During the preparation of this work the authors used “Chatgpt” to assist in language editing, structural organization of the manuscript, and synthesis of descriptive tables. The tool was used to rephrase selected sections, and to format summary tables based on data provided by the authors. After using this AI tool, the authors reviewed and edited the content as needed and take full responsibility for the content of the published article.

Introduction

Anemia is a major public health problem, impacting physical growth, cognitive development, reproduction, and physical work capacity, thereby reducing human performance and potentially leading to cardiovascular and neurological events [ 1 ]. Establishing appropriate thresholds for defining anemia is essential to ensure its correct identification and prevent its negative effects [ 2 ]. Anemia results from a variety of causes and complex pathophysiological mechanisms, making some diagnoses complex and difficult to establish.
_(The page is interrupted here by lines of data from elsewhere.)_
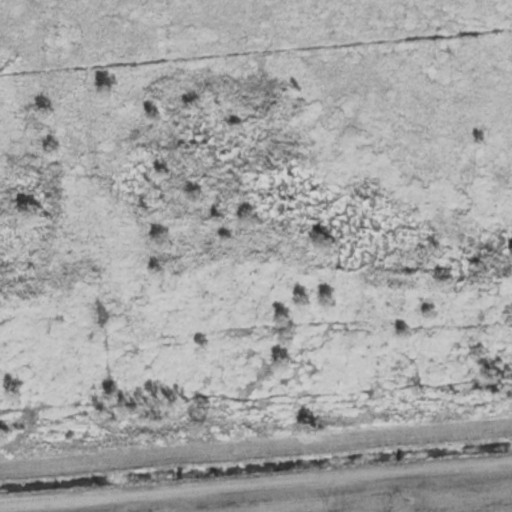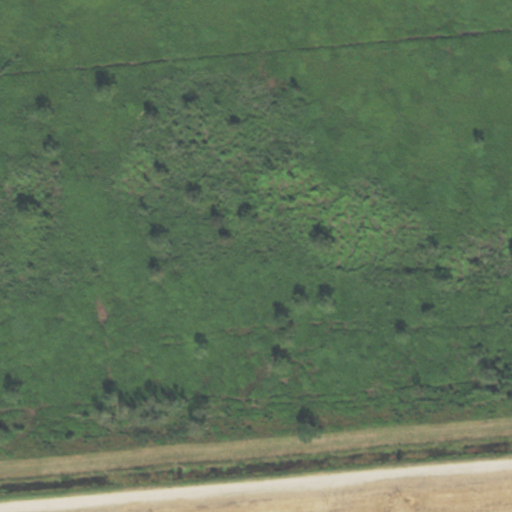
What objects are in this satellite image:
road: (256, 448)
road: (256, 485)
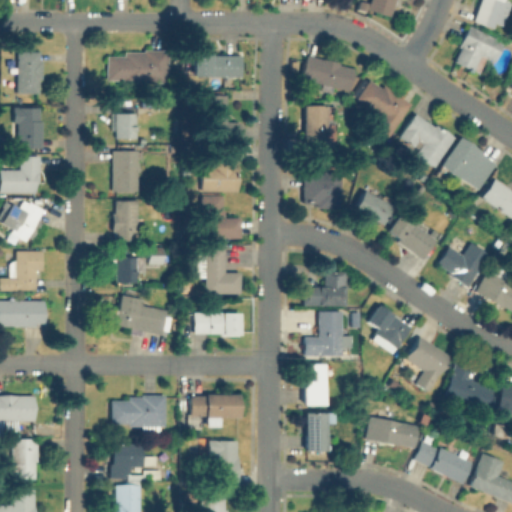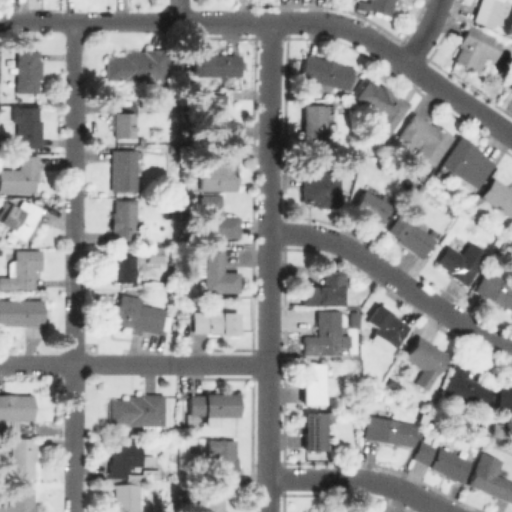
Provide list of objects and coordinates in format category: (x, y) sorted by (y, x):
building: (377, 6)
building: (379, 6)
road: (176, 10)
building: (487, 12)
building: (489, 12)
road: (88, 20)
road: (222, 20)
road: (423, 32)
building: (475, 47)
building: (472, 49)
road: (397, 58)
building: (213, 64)
building: (134, 65)
building: (215, 65)
building: (139, 67)
building: (24, 71)
building: (28, 71)
building: (323, 71)
building: (326, 74)
building: (378, 104)
building: (382, 106)
building: (213, 118)
building: (217, 119)
building: (121, 124)
building: (23, 125)
building: (124, 125)
building: (28, 127)
building: (313, 130)
building: (421, 138)
building: (424, 139)
building: (463, 162)
building: (465, 163)
building: (121, 169)
building: (215, 169)
building: (123, 170)
building: (219, 170)
building: (18, 175)
building: (21, 176)
building: (317, 188)
building: (321, 189)
building: (497, 196)
building: (498, 196)
building: (367, 206)
building: (370, 206)
building: (17, 217)
building: (212, 218)
building: (215, 218)
building: (21, 219)
building: (120, 219)
building: (124, 219)
building: (405, 235)
building: (410, 236)
building: (153, 254)
building: (457, 261)
building: (460, 262)
building: (125, 264)
road: (72, 265)
road: (267, 266)
building: (122, 268)
building: (19, 269)
building: (21, 269)
building: (212, 271)
building: (214, 271)
road: (393, 278)
building: (495, 288)
building: (321, 289)
building: (324, 290)
building: (493, 291)
building: (19, 311)
building: (20, 311)
building: (134, 314)
building: (134, 315)
building: (212, 322)
building: (216, 322)
building: (386, 325)
building: (383, 327)
building: (323, 334)
building: (322, 335)
building: (421, 360)
building: (423, 361)
road: (87, 362)
road: (221, 363)
building: (309, 383)
building: (311, 383)
building: (463, 386)
building: (460, 387)
building: (502, 394)
building: (504, 395)
building: (209, 405)
building: (14, 406)
building: (213, 406)
building: (132, 410)
building: (14, 411)
building: (138, 411)
building: (494, 428)
building: (314, 429)
building: (310, 430)
building: (386, 430)
building: (390, 431)
building: (19, 457)
building: (121, 457)
building: (23, 458)
building: (127, 458)
building: (219, 460)
building: (437, 460)
building: (439, 460)
building: (222, 462)
building: (490, 477)
road: (359, 478)
building: (488, 478)
building: (131, 491)
building: (122, 497)
building: (16, 500)
building: (18, 501)
building: (208, 502)
building: (211, 503)
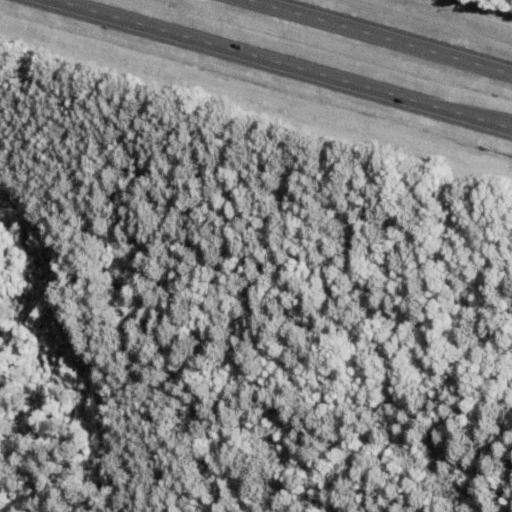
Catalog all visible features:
road: (377, 37)
road: (280, 64)
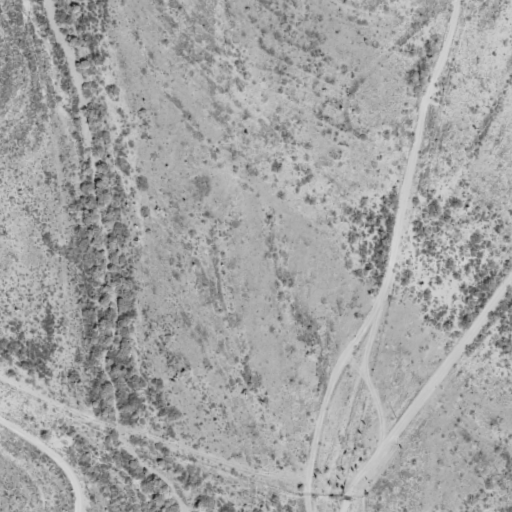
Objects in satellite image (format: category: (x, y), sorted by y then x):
road: (402, 254)
road: (435, 416)
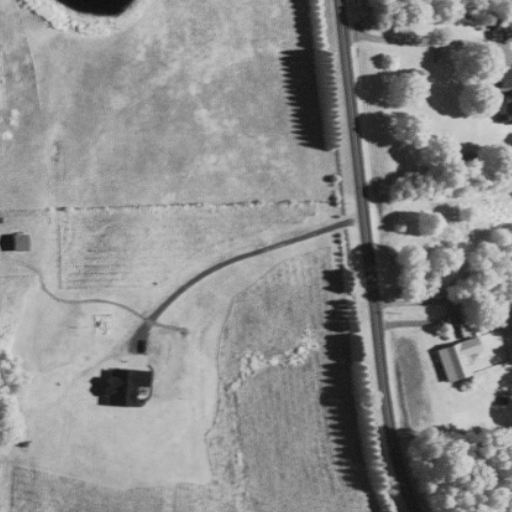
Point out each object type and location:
road: (416, 40)
road: (368, 257)
road: (226, 260)
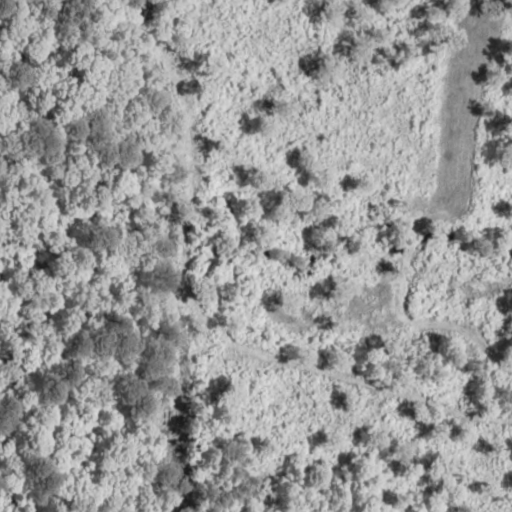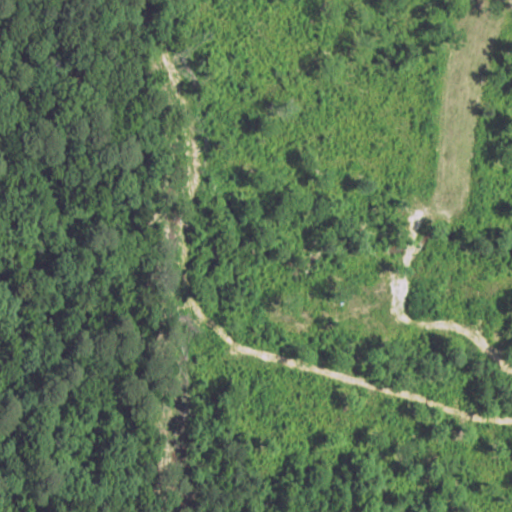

It is often a sign associated with various diseases, thus requiring multidisciplinary management. It is very often trivialized and the diagnostic process is often ignored, leading to insufficient treatment or a lack of management [ 1 ]. The underlying causes of anemia are sometimes poorly understood; it can result from chronic inflammation or renal failure. Malnutrition, which is particularly common in the elderly, can lead to vitamin B12, folate, or iron deficiencies, which in turn lead to anemia. Furthermore, anemia could be an early sign of an undiagnosed malignant blood disorder, including myelodysplastic syndromes (MDS), multiple myeloma (MM), and even acute leukemia (AL) [ 1 ]. A simple diagnostic algorithm could be applied to the frequently encountered causes of anemia. If the cause is rarer, it would then be necessary to refer the patient to a specialist so as not to miss a diagnostic and therapeutic emergency [ 3 , 4 ]. Our study aims to investigate the epidemiological and clinical-biological profile and establish the etiological profile of anemia in the Clinical Hematology Department of Monastir.

Abbreviations

AL : Acute Leukemia BMA : Bone Marrow Aspiration BMB : Bone Marrow Biopsy CBC : Complete Blood Count CD : Circumstance of discovery EGD : Esophagogastroduodenoscopy Hb : Hemoglobin IDA : Iron Deficiency Anemia MCV : Mean Corpuscular Volume MDS : Myelodysplastic Syndrome MM : Multiple Myeloma PBS : Peripheral Blood Smear Financial Disclosure Statement The authors declare that no financial support was received for this study.

Coi Statement

The authors declare no conflicts of interest related to this manuscript.